The temporal challenge means that initially the model might work pretty well in your hospital system. Over time, the population changes, the hospital procedures change, the society at large changes, and the model performance degrades silently. Physicians may have noticed the model doesn't seem to be as accurate as before, but in reality now we realize this is a systematic problem. Everyone has to monitor their model performance and detect degradation, and then take action when it happens.
HCI: We are hearing a lot now about agentic AI on the administrative side, for coding, prior authorization, and revenue cycle management. Do you think that AI is having more of an impact early on in that area than it is on the clinical side? And do you think the potential on the clinical side is much higher overall?
Lu: That’s a very good question. Naturally, for the hospital systems it's an easier decision to adopt the efficiency tools, because they are not as safety-critical, so there are fewer liability and safety concerns. That is why documentation tasks such as generating referral letters and generating discharge notes, handling patient messages are taking off first. But I do think the other side eventually will happen at a very large scale as well. I think we certainly have a lot of initial evidence that AI can do a really good job in things like differential diagnosis and identifying patients at risk. Personalized treatment strategies are potentially just tremendous. We just need to work out all the workflow issues and safety issues to make it work.
HCI: Is it already having a big impact on clinical decision support tools within the EHR or have those not really been replaced yet by AI versions?
Lu: I think this is starting to happen. There are more and more AI tools being deployed within the electronic health record platform, so that physicians are actually seeing them all the time.
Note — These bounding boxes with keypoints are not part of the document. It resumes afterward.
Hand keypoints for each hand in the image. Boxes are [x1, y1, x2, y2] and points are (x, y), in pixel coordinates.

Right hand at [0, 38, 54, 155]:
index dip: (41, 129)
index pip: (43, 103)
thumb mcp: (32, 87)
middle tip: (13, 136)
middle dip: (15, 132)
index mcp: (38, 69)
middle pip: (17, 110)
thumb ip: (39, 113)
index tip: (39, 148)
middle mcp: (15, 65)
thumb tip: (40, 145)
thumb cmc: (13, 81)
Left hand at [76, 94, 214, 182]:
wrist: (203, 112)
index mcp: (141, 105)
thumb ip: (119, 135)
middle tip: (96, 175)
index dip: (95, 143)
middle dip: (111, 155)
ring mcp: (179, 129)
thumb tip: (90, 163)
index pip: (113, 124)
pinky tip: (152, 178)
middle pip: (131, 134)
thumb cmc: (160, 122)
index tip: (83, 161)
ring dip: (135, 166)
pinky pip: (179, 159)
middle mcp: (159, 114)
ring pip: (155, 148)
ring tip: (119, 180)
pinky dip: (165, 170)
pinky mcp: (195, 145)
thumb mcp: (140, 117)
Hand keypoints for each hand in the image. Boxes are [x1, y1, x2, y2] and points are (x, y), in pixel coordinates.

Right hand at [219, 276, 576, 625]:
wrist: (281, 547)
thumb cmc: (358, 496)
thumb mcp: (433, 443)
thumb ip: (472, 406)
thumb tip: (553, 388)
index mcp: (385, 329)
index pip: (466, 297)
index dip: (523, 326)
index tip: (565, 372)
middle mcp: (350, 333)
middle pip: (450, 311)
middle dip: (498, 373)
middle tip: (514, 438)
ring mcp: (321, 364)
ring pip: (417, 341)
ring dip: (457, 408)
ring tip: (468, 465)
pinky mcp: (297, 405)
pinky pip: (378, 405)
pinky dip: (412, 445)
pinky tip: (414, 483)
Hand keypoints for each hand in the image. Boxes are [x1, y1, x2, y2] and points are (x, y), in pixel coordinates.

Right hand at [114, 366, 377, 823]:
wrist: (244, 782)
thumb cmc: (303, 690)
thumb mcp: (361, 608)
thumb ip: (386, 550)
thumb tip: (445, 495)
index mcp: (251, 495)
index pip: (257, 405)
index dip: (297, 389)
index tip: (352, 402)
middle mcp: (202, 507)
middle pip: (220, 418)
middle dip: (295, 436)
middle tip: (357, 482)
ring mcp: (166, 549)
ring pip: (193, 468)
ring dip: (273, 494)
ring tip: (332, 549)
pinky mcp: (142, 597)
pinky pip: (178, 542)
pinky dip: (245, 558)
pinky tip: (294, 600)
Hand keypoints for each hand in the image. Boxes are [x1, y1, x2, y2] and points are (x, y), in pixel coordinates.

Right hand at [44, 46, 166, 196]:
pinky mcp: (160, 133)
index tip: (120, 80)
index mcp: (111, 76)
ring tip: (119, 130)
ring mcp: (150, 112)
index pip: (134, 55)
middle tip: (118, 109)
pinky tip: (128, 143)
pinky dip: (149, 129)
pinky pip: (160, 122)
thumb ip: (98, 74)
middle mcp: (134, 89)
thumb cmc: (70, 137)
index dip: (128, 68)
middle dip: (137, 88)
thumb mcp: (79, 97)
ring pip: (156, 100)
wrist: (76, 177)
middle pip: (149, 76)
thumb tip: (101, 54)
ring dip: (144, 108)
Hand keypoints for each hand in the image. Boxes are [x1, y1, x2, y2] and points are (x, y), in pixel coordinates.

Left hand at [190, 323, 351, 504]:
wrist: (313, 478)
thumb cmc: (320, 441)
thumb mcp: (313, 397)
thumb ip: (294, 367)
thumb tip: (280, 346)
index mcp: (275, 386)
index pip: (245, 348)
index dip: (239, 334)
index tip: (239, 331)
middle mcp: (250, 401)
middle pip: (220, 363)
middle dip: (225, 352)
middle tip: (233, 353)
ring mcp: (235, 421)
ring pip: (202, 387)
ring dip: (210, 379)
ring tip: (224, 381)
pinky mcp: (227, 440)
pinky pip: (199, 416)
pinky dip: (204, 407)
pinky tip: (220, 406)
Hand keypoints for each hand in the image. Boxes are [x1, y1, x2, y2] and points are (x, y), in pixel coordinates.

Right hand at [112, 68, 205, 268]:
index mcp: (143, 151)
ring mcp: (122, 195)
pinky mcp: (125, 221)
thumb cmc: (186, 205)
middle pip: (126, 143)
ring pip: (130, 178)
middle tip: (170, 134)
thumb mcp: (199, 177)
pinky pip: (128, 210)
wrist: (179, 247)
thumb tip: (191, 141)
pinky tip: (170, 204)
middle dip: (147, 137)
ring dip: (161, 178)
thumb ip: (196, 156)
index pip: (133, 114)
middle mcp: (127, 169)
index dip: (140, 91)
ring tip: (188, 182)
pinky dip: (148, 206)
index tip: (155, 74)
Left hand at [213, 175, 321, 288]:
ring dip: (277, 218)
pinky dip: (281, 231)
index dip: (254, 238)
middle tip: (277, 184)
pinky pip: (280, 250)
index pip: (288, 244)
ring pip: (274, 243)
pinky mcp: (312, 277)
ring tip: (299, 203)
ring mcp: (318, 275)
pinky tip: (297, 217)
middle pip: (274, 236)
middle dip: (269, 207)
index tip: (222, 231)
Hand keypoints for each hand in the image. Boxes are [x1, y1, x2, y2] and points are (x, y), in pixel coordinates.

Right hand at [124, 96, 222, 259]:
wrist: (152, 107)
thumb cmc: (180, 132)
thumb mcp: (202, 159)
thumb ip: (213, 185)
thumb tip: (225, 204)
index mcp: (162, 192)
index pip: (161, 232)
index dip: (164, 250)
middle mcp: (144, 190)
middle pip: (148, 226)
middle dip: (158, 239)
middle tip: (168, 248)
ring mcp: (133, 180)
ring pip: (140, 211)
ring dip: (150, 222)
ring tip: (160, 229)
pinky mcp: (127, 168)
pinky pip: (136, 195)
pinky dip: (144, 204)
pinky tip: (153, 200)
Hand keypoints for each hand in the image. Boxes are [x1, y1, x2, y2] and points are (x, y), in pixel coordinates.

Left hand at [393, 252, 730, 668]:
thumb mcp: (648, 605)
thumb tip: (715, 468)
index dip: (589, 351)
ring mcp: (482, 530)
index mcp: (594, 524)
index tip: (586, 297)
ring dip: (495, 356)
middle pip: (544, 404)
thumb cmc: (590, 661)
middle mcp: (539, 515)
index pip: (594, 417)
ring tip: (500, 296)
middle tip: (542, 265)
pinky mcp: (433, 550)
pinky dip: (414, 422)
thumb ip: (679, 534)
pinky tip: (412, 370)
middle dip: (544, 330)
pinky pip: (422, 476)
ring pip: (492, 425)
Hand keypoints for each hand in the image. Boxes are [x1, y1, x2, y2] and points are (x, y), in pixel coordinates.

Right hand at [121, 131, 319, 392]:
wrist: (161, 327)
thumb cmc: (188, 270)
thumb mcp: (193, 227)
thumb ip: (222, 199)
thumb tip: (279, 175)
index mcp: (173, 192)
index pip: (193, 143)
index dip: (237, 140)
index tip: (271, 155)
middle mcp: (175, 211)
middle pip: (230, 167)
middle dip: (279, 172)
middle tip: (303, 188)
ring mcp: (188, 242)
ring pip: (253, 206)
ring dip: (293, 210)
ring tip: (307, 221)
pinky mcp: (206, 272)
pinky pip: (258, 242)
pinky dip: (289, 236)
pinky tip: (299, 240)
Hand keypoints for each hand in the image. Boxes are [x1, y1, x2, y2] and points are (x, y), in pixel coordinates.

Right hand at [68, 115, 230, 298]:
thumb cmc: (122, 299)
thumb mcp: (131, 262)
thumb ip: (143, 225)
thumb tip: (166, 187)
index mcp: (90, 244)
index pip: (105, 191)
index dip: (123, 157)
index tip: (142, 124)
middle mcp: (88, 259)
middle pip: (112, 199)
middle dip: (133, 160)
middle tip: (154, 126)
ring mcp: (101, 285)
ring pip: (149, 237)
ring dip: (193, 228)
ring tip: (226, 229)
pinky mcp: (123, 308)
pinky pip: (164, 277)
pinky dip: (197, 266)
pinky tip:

Of course, in this area, the most mature area has been radiology. I think radiologists are now very used to having the AI putting on markers of suspicious areas and contours of cancer areas. I think the other areas of clinical medicine are catching up, but it's really happening because you have all these big vendors deploying tools now.
HCI: Do you have ideas about regulation of AI in healthcare? Do you think it's better to use a consensus-building approach and best practices and transparency, or are we going to see more heavy-handed regulation from government?
Lu: There's potential harm or loss both ways. If you over-regulate, the loss of opportunity to improve care can be tremendous. But on the other hand, of course, if you become too loose about it, then you risk harming patients. That is why there are a lot of legal experts involved in this process and trying to decide what's the right balance or what's the right legal framework around all this.